Use real data from kl3m

The use-case examples run on small inline samples so they stay offline and deterministic. To run them on real documents at scale, point them at the public kl3m datasets — a large, openly-licensed corpus of legal and financial text (case law, contracts, regulations, SEC filings, and more) published by the ALEA Institute on Hugging Face.

Terminal window
pip install datasets # or: uv add datasets
from datasets import load_dataset
# Stream the dataset so you don't download it all at once.
ds = load_dataset("alea-institute/kl3m-data-snapshot", split="train", streaming=True)
for row in ds.take(100):
text = row["text"] # the document text
# ...feed `text` into any use-case workflow below.
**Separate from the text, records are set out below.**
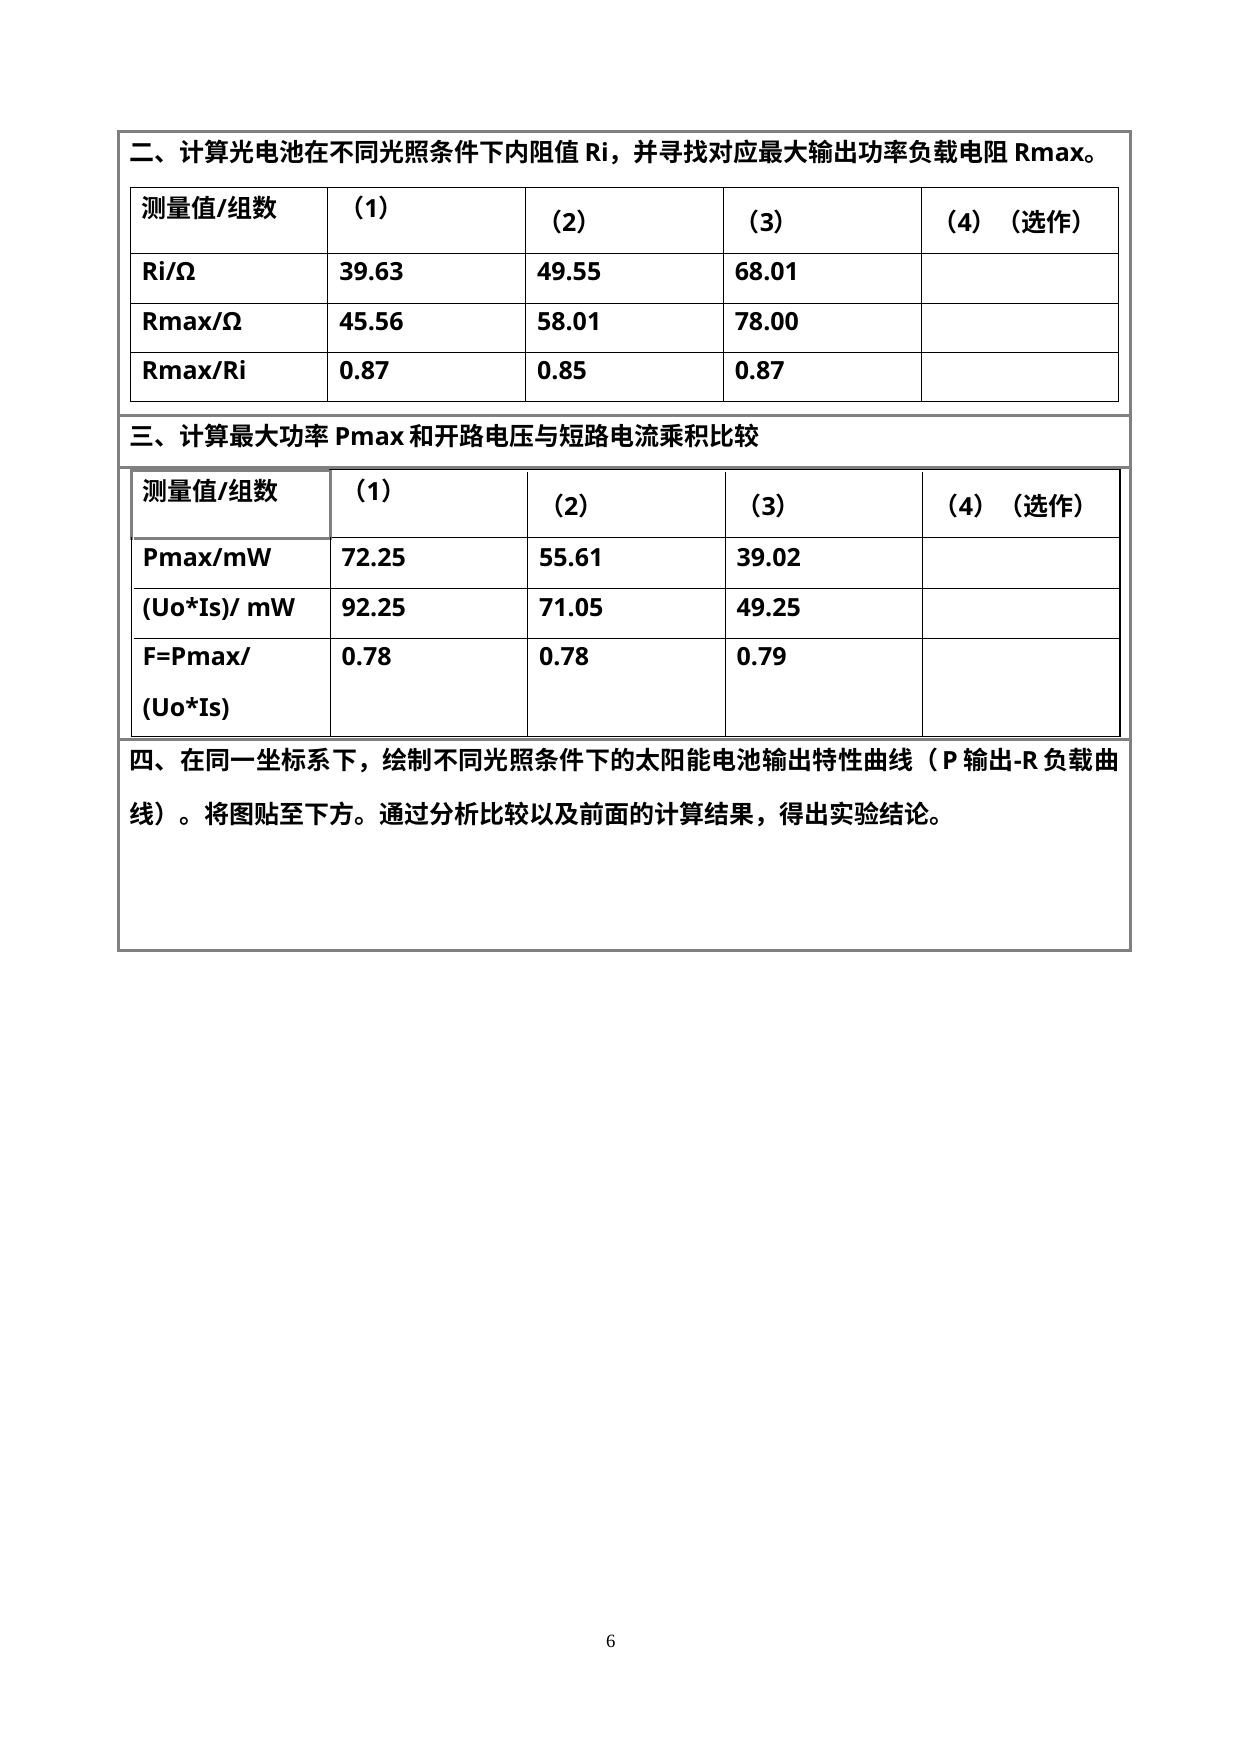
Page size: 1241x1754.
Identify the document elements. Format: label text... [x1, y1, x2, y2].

table_cell [120, 469, 131, 737]
table_cell [528, 639, 725, 736]
table_cell [332, 470, 1119, 537]
table_cell [1121, 469, 1129, 737]
table_cell [331, 538, 527, 588]
table_cell [331, 589, 527, 638]
table_cell [528, 589, 725, 638]
table_cell [528, 538, 725, 588]
table_cell [726, 538, 922, 588]
table_cell [133, 472, 329, 537]
table_cell 三、计算最大功率Pmax和开路电压与短路电流乘积比较 [120, 417, 1129, 466]
table_cell [331, 639, 527, 736]
table_cell [923, 639, 1119, 736]
table_cell [923, 589, 1119, 638]
table_cell [726, 639, 922, 736]
table_cell 四、在同一坐标系下，绘制不同光照条件下的太阳能电池输出特性曲线（P输出-R负载曲线）。将图贴至下方。通过分析比较以及前面的计算结果，得出实验结论。 结论： [120, 741, 1129, 949]
table_cell 二、计算光电池在不同光照条件下内阻值Ri，并寻找对应最大输出功率负载电阻Rmax。 [120, 133, 1129, 414]
table_cell [923, 538, 1119, 588]
table_cell [726, 589, 922, 638]
table_cell [132, 538, 330, 736]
(Browse the available datasets at huggingface.co/alea-institute and pick the collection that matches your workflow — filings, contracts, regulations, etc.)

Every use-case example takes raw document text. Swap the inline sample for a kl3m row and the same typed contract holds:

# e.g. classify real court documents (the litigation-triage use case)
from kaos_llm_core import Call
# ... build the TriageDoc Call as in examples/uc-litigation-triage.py ...
for row in ds.take(100):
result = await call(text=row["text"])
print(result.doc_type)
  • License-aware by design. kl3m is built from openly-licensed sources, which is why it’s safe to use for training and evaluation — the same care KAOS takes with its vetted model registry.
  • For real-time documents instead of a snapshot, use the kaos-source connectors — SEC EDGAR, Federal Register, and others.
  • Pair a real model (KAOS_LEARN_LIVE=1, a provider key) with real kl3m documents to run any use case end to end; the offline examples prove the workflow first.